**QUOTED PASSAGE**
Cotto vs Martinez: Miguel Cotto proves he has plenty left in tank

Miguel Cotto of Puerto Rico knocks Sergio Martinez of Argentina to the canvas during the second round as they battle for the WBC Middleweight Championship on June 7, 2014 at Madison Square Garden in New York City. Cotto won by a TKO in the tenth round. Rich Schultz/Getty Images

NEW YORK - As Freddie Roach recalled, he recently received a phone call from Miguel Cotto, who suggested he only had three fights left.

Judging by his performance Saturday night, Cotto has plenty left in the tank.

Cotto became the first Puerto Rican fighter to win world championships in four weight divisions, stopping Sergio Martinez in their WBC world middleweight title fight Saturday night.

"It was a reflection of my hard work (for) 10, 11 weeks," Cotto said.

Martinez didn't get off the stool when the bell rang for the 10th round. He did not speak to the media after the fight, as he was taken to a hospital as a precaution.

"Miguel beat him from pillar to post," said Martinez's promoter, Lou DiBella. "Miguel Cotto is a great champion."

Cotto improved to 39-4 and is 8-1 at Madison Square Garden. Martinez fell to 51-3-2.

According to Todd duBoef, the President of Top Rank, the attendance was 21,090, and the gross gate was under $5 million.

In the week leading up to the fight, Roach, Cotto's trainer, said his pupil would be able to use his footwork to control the fight, and still possessed power even though he moved up in weight class.

Cotto proved Roach right from the opening bell, knocking down Martinez twice in the first round with a flurry of body shots. As the fight progressed, Cotto pressured Martinez around the ring, and attacked when openings were presented.

Cotto won every round, including a 10-6 first.

"Miguel fought a really great fight," Roach said. "Thank you, Miguel, for making me look so good.

"He really gave the guy a boxing lesson."

**INFORMATION**

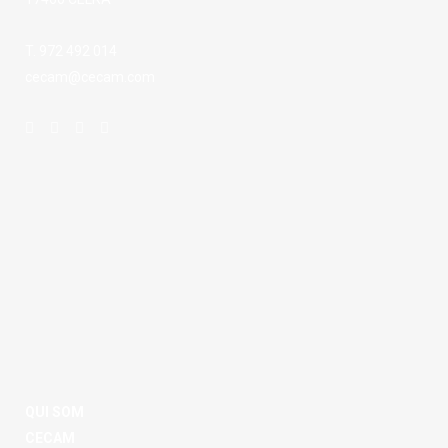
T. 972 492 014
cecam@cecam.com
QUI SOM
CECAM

...

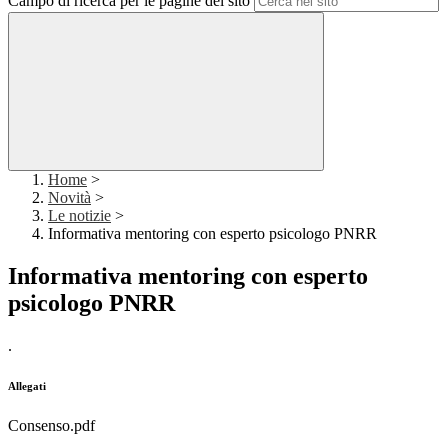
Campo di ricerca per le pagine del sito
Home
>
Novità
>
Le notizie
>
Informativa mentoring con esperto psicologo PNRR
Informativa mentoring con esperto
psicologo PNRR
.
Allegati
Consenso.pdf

**WHAT THIS EXERCISE ASKS**
1) In the Cotto–Martinez fight article, what attendance figure did Todd duBoef report?
2) Please write the next few paragraphs of the Cotto–Martinez fight article, picking up after its final quote.
The entries stand apart from the Cotto–Martinez fight article.

**TASK-BY-TASK RESULTS**
1) 21,090

2)
Martinez forced Cotto to fight in the middle of the ring instead of on the ropes or in the corners. But Cotto was able to land a variety of jabs and hooks. By the end of the eighth round, Martinez had swelling around his right eye. He also had a cut on his forehead due to a head-butt.

Both cuts were glued shut.

Cotto landed 54 percent of his punches, and 54 percent of his power punches. By comparison, Martinez connected on 31 percent of his punches, and landed 60 of 157 power punches.

"Martinez couldn't hurt him," Roach said. "Miguel listened to the game plan."

The Cotto-Martinez fight was the main event of a nine-fight card.

Marvin Sonsona (19-1-1) became the NABF featherweight champion with a 10-round split decision win over Wilfredo Vasquez Jr (23-4-1).

"He's a dirty, rotten fighter," Vasquez said. "When I pressured him, he held. He landed one good punch, the punch that knocked me down."

Javier Maciel (29-3) won the USNBC super welterweight title, defeating Jorge Melendez (28-4-1) by split decision, and Andy Lee (32-2) stopped John Jackson (18-2) with a left hook in the fifth round.

"I ran into a bad one," Jackson said. "What a lucky punch."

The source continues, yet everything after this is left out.